III. Technological Democratization and the Return of Cost Inequality
Korinek emphasizes the dual effect of AI democratization: while it lowers entry barriers, it also amplifies inequality in effective use. Researchers skilled in prompt design and model structure achieve higher productivity, leading to divergence in research speed and quality, a phenomenon which is called “inequality behind democratization.”

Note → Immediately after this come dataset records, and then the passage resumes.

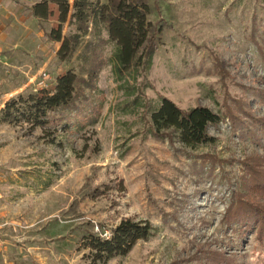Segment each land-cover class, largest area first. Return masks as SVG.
I'll list each match as a JSON object with an SVG mask.
<instances>
[{
    "label": "rangeland",
    "instance_id": "1",
    "mask_svg": "<svg viewBox=\"0 0 264 264\" xmlns=\"http://www.w3.org/2000/svg\"><path fill=\"white\" fill-rule=\"evenodd\" d=\"M146 1L158 48L148 67L122 79L112 72L114 44L90 20L85 33L71 17L62 24L63 35H80L64 61L59 43L35 37L53 19L27 20L31 43L0 51V109L64 71L86 78L100 67L95 89L52 112L44 131L0 121V264H264L255 228L242 232L240 219L227 220L237 193L246 194L242 163L264 155L260 125H250L252 136L228 116L248 124L234 102L241 99L264 118V0ZM163 96L217 114L207 129L215 141L190 148L176 134L154 135L150 117ZM92 108L95 121L84 123ZM125 219L147 220L152 234L125 255L94 261L85 236L108 235Z\"/></svg>",
    "mask_w": 264,
    "mask_h": 264
},
{
    "label": "trees",
    "instance_id": "2",
    "mask_svg": "<svg viewBox=\"0 0 264 264\" xmlns=\"http://www.w3.org/2000/svg\"><path fill=\"white\" fill-rule=\"evenodd\" d=\"M73 12L69 14L68 0H41L35 3L31 11L38 19H53L54 24L45 36L49 41L60 44L56 56L64 61L75 52L80 35H63L62 24L69 17L77 23V29L85 33L88 21L96 27L100 24L114 44L110 57L112 72L117 79H122L131 68L140 65L148 67L160 41L159 28L147 20L149 6L146 0H108L97 4L88 0H74ZM215 68L221 71L218 61ZM100 67L94 68L86 78L71 70L57 75L55 84L27 95L19 94L6 101L0 109V121L13 124H25L29 131L45 130L53 123L52 112L62 108L77 107V102L85 99L86 89H95V79ZM264 102V92L259 91ZM242 114L248 116V124L242 116L229 112L232 128H245L247 134L255 136L250 125L259 124L264 135V118L253 117L247 104L241 99H234ZM97 108L83 116L85 122H94ZM92 117H89L91 116ZM151 132L167 140L173 134L185 146L195 148L200 144H211L215 139L208 133L209 124H216L220 118L206 106L197 105L188 110L179 108L167 97L160 98L159 106L151 113ZM210 161L215 157L205 156ZM205 157L203 163L206 162ZM243 185L246 194L237 193L235 202L230 205L228 221L240 219L241 231L255 228L258 239L264 241V202L254 201L253 193L264 196V155L247 158L242 163ZM252 193V194H251ZM252 226V227H251ZM153 231L147 220H122L112 228L108 235L88 233L85 245L90 250L94 261H102L114 256L125 255L139 240H146Z\"/></svg>",
    "mask_w": 264,
    "mask_h": 264
},
{
    "label": "crops",
    "instance_id": "3",
    "mask_svg": "<svg viewBox=\"0 0 264 264\" xmlns=\"http://www.w3.org/2000/svg\"><path fill=\"white\" fill-rule=\"evenodd\" d=\"M37 2V0H0V51L17 50L31 43L29 39L31 32L26 30L25 22L36 19L31 8ZM50 29L51 27L46 32ZM44 35V31L37 32L36 40L40 41Z\"/></svg>",
    "mask_w": 264,
    "mask_h": 264
}]
</instances>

He further analyzes the economic constraints. As computational demands increase, premium subscriptions for closed-source frontier models such as GPT-4 or Claude 3.5 have risen to $200 per month that has become ten times higher than in 2024. Access to intelligence thus becomes a function of ability to pay. At the other end, open-source models such as DeepSeek, Alibaba’s Qwen, and Moonshot’s Kimi-K2 deliver near-frontier performance at minimal cost, acting as an equalizing force. The author advises the economics profession to maintain cross-platform flexibility and avoid dependence on single ecosystems to prevent new forms of technological monopoly.

IV. The Limitations of AI Agents and the Need for Human Oversight
Despite their promise, Korinek repeatedly cautions researchers. First, AI agents still suffer from “hallucinations”: they may fabricate citations or data. When operating in multi-agent environments, such errors can cascade. Second, they are highly sensitive to prompts, lacking reproducibility, and remain vulnerable to prompt-injection attacks. Moreover, they sometimes misapply theoretical frameworks or replicate biases from training data.
Therefore, it is suggested that economists treat AI agents as they would human research assistants: set clear objectives, supervise execution, and verify results. In other words, AI should be treated as a set of research collaborators to be managed and evaluated, not as unquestionable authorities. Such supervision safeguards research integrity and prevents excessive automation.
V. Conclusion: The Structural Transformation of Economic Research through AI Agents
In the end, Korinek offers a measured outlook for future research. The real potential of AI agents lies not merely in productivity gains but in transforming the organizational logic of research. They shift research from linear workflows to networked collaboration, from individual labor to human-machine hybrid teams. As agents acquire the ability to plan, execute, and learn, the boundaries of scholarly inquiry are being redrawn.
He concludes: “Economists should employ AI agents as professors do their research assistants, along with clear planning, supervision, and careful vetting of results.” AI may not yet produce independent theoretical innovations, but it is already reshaping the production function of research itself. The economists of the future must not only understand models but also master collaboration with intelligent agents.
References:
Kahneman, D. (2011). Thinking, fast and slow. Farrar, Straus and Giroux.